Impaired distal renal potassium handling in streptozotocin-induced diabetic mice.

Abstract

Diabetes is closely associated with K⁺ disturbances during disease progression and treatment. However, it remains unclear whether K⁺ imbalance occurs in diabetes with normal kidney function. In this study, we examined the effects of dietary K⁺ intake on systemic K⁺ balance and renal K⁺ handling in streptozotocin (STZ)-induced diabetic mice. The control and STZ mice were fed low or high K⁺ diet for 7 days to investigate the role of dietary K⁺ intake in renal K⁺ excretion and K⁺ homeostasis and to explore the underlying mechanism by evaluating K⁺ secretion-related transport proteins in distal nephrons. K⁺-deficient diet caused excessive urinary K⁺ loss, decreased daily K⁺ balance, and led to severe hypokalemia in STZ mice compared with control mice.

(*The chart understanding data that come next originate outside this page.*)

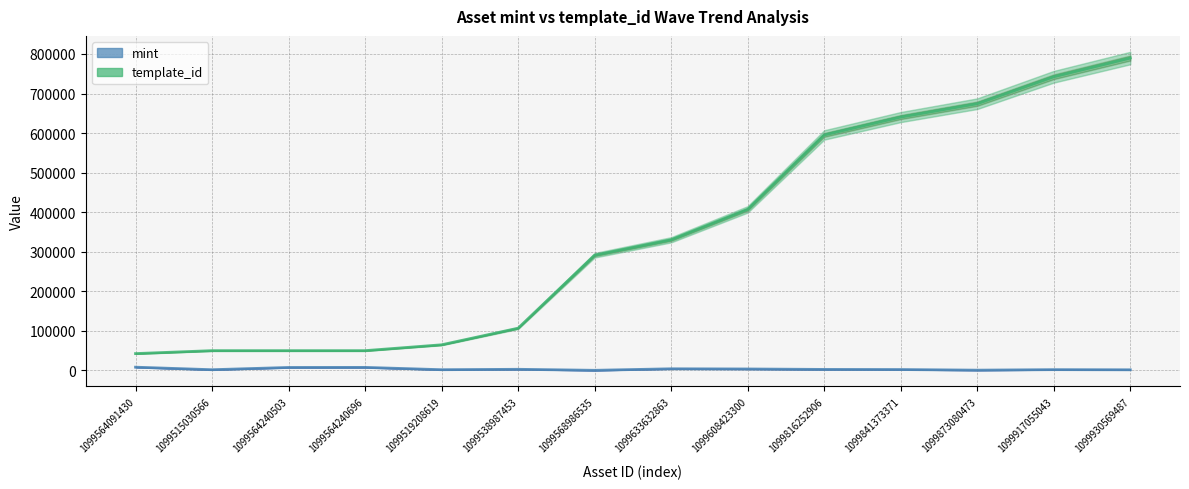

True or false: template_id and mint cross at least once.

False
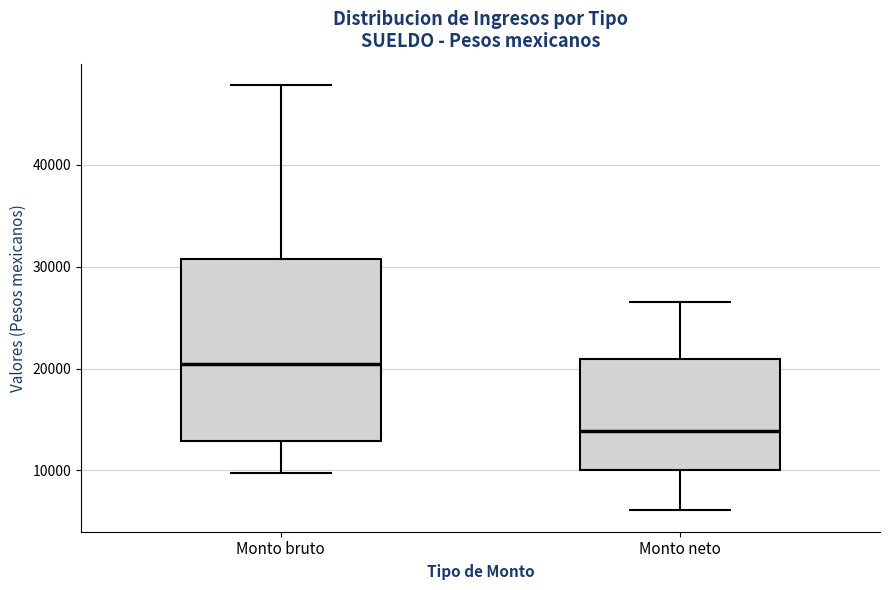

Reading left to right, read every box against the y-axis: the position of its median line, the range the box covers, and the ends of its whiskers. The values are not printed on the chart, so give them approximately, as read against the axis.

Monto bruto: median 20000, box 13000 to 31000, whiskers 10000 to 48000
Monto neto: median 14000, box 10000 to 21000, whiskers 6000 to 27000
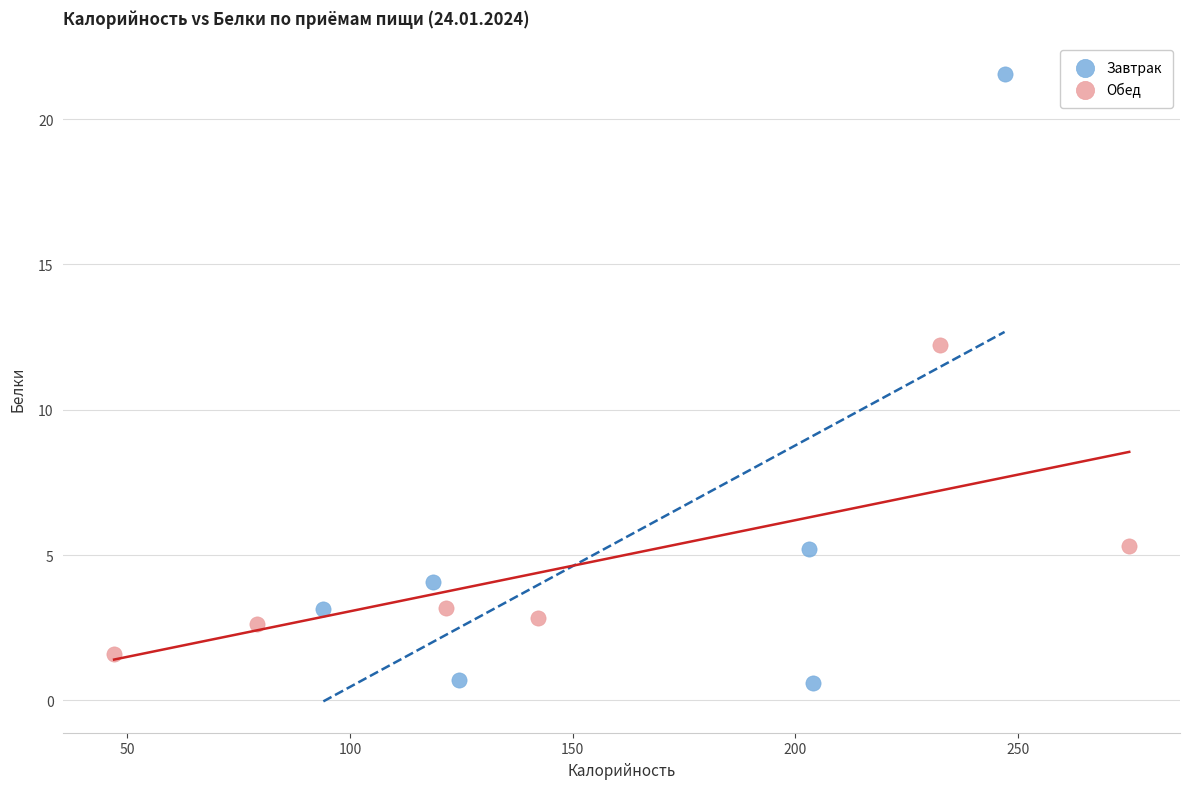

Which series reaches the minimum Y coordinate?

Завтрак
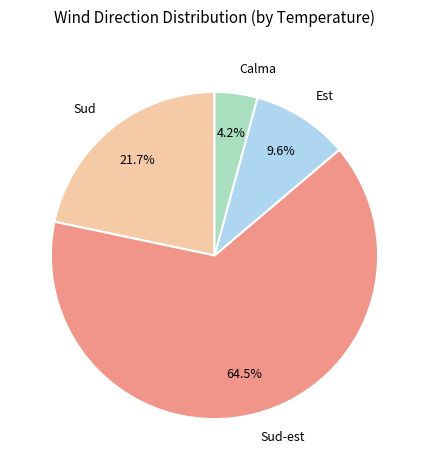

Between Sud and Sud-est, which is larger?

Sud-est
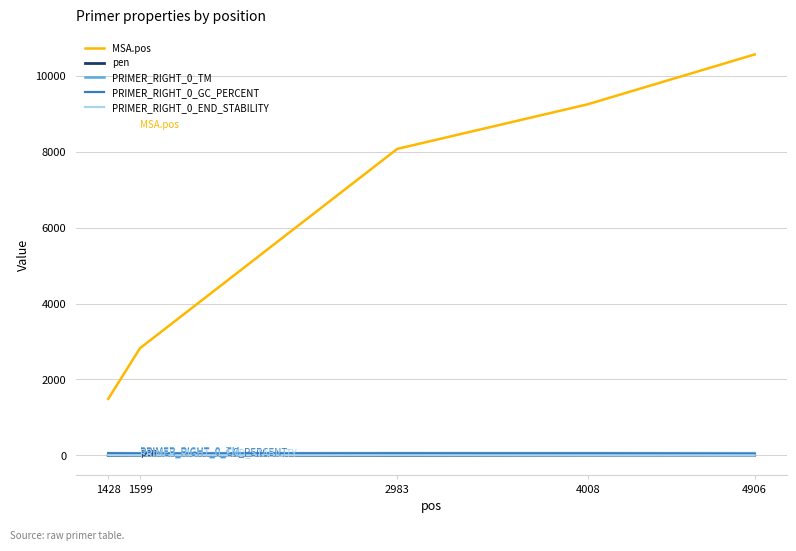

How many MSA.pos values are between 2823 and 9248?

3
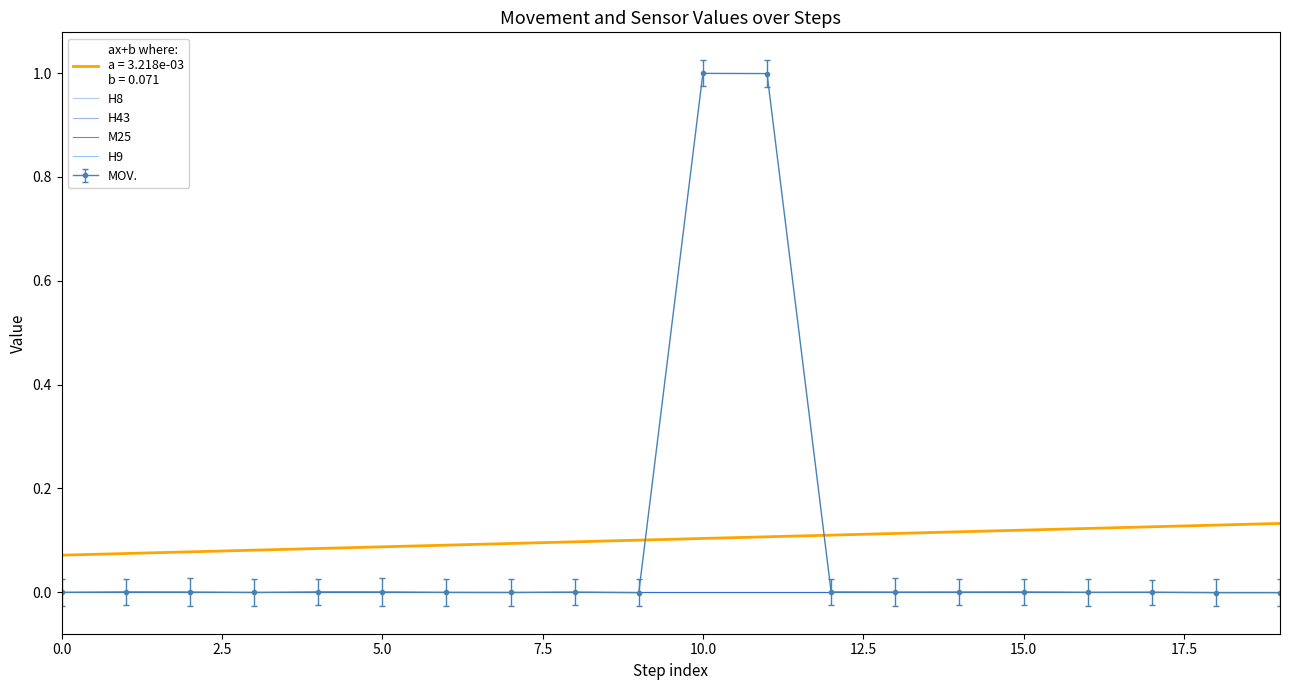

Reading right to left, transcribe all the data shown in this chart.

MOV.: 19=0	18=0	17=0	16=0	15=0	14=0	13=0	12=0	11=1	10=1	9=0	8=0	7=0	6=0	5=0	4=0	3=0	2=0	1=0	0=0
H8: 19=0	18=0	17=0	16=0	15=0	14=0	13=0	12=0	11=0	10=0	9=0	8=0	7=0	6=0	5=0	4=0	3=0	2=0	1=0	0=0
H43: 19=0	18=0	17=0	16=0	15=0	14=0	13=0	12=0	11=0	10=0	9=0	8=0	7=0	6=0	5=0	4=0	3=0	2=0	1=0	0=0
M25: 19=0	18=0	17=0	16=0	15=0	14=0	13=0	12=0	11=0	10=0	9=0	8=0	7=0	6=0	5=0	4=0	3=0	2=0	1=0	0=0
H9: 19=0	18=0	17=0	16=0	15=0	14=0	13=0	12=0	11=0	10=0	9=0	8=0	7=0	6=0	5=0	4=0	3=0	2=0	1=0	0=0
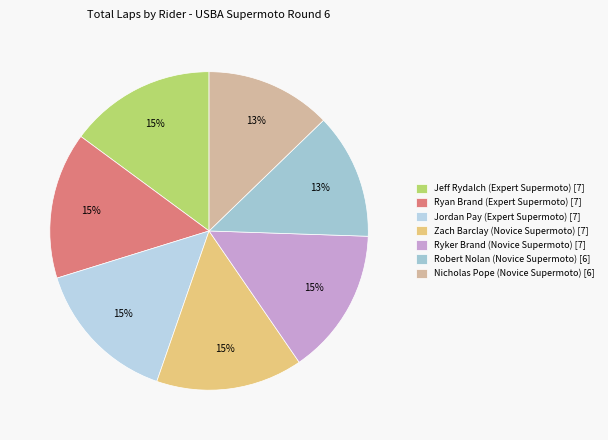

How many segments does this pie chart have?

7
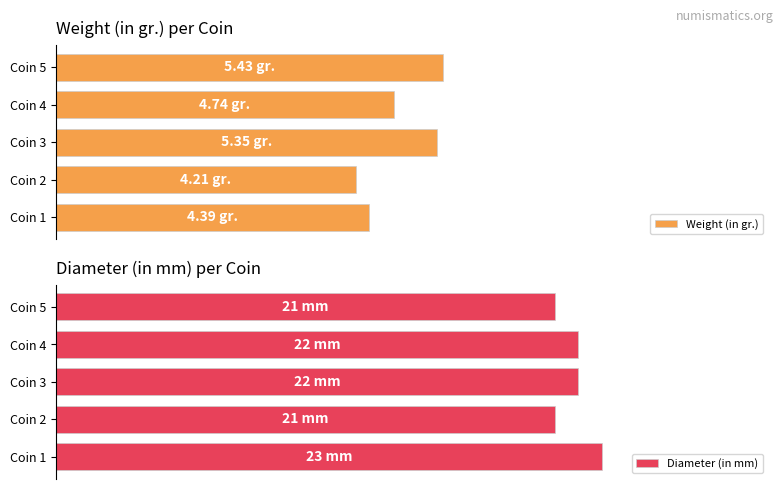

What are all the series names shown in the legend?

Weight (in gr.), Diameter (in mm)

In contrast, STZ mice showed an increased daily K⁺ balance and elevated plasma K⁺ level under K⁺-loading conditions. Dysregulation of the NaCl cotransporter (NCC), epithelial Na⁺ channel (ENaC), and renal outer medullary K⁺ channel (ROMK) was observed in diabetic mice fed either low or high K⁺ diet. Moreover, amiloride treatment reduced urinary K⁺ excretion and corrected hypokalemia in K⁺-restricted STZ mice. On the other hand, inhibition of SGLT2 by dapagliflozin promoted urinary K⁺ excretion and normalized plasma K⁺ levels in K⁺-supplemented STZ mice, at least partly by increasing ENaC activity. We conclude that STZ mice exhibited abnormal K⁺ balance and impaired renal K⁺ handling under either low or high K⁺ diet, which could be primarily attributed to the dysfunction of ENaC-dependent renal K⁺ excretion pathway, despite the possible role of NCC.NEW & NOTEWORTHY Neither low dietary K⁺ intake nor high dietary K⁺ intake effectively modulates renal K⁺ excretion and K⁺ homeostasis in STZ mice, which is closely related to the abnormality of ENaC expression and activity. SGLT2 inhibitor increases urinary K⁺ excretion and reduces plasma K⁺ level in STZ mice under high dietary K⁺ intake, an effect that may be partly due to the upregulation of ENaC activity.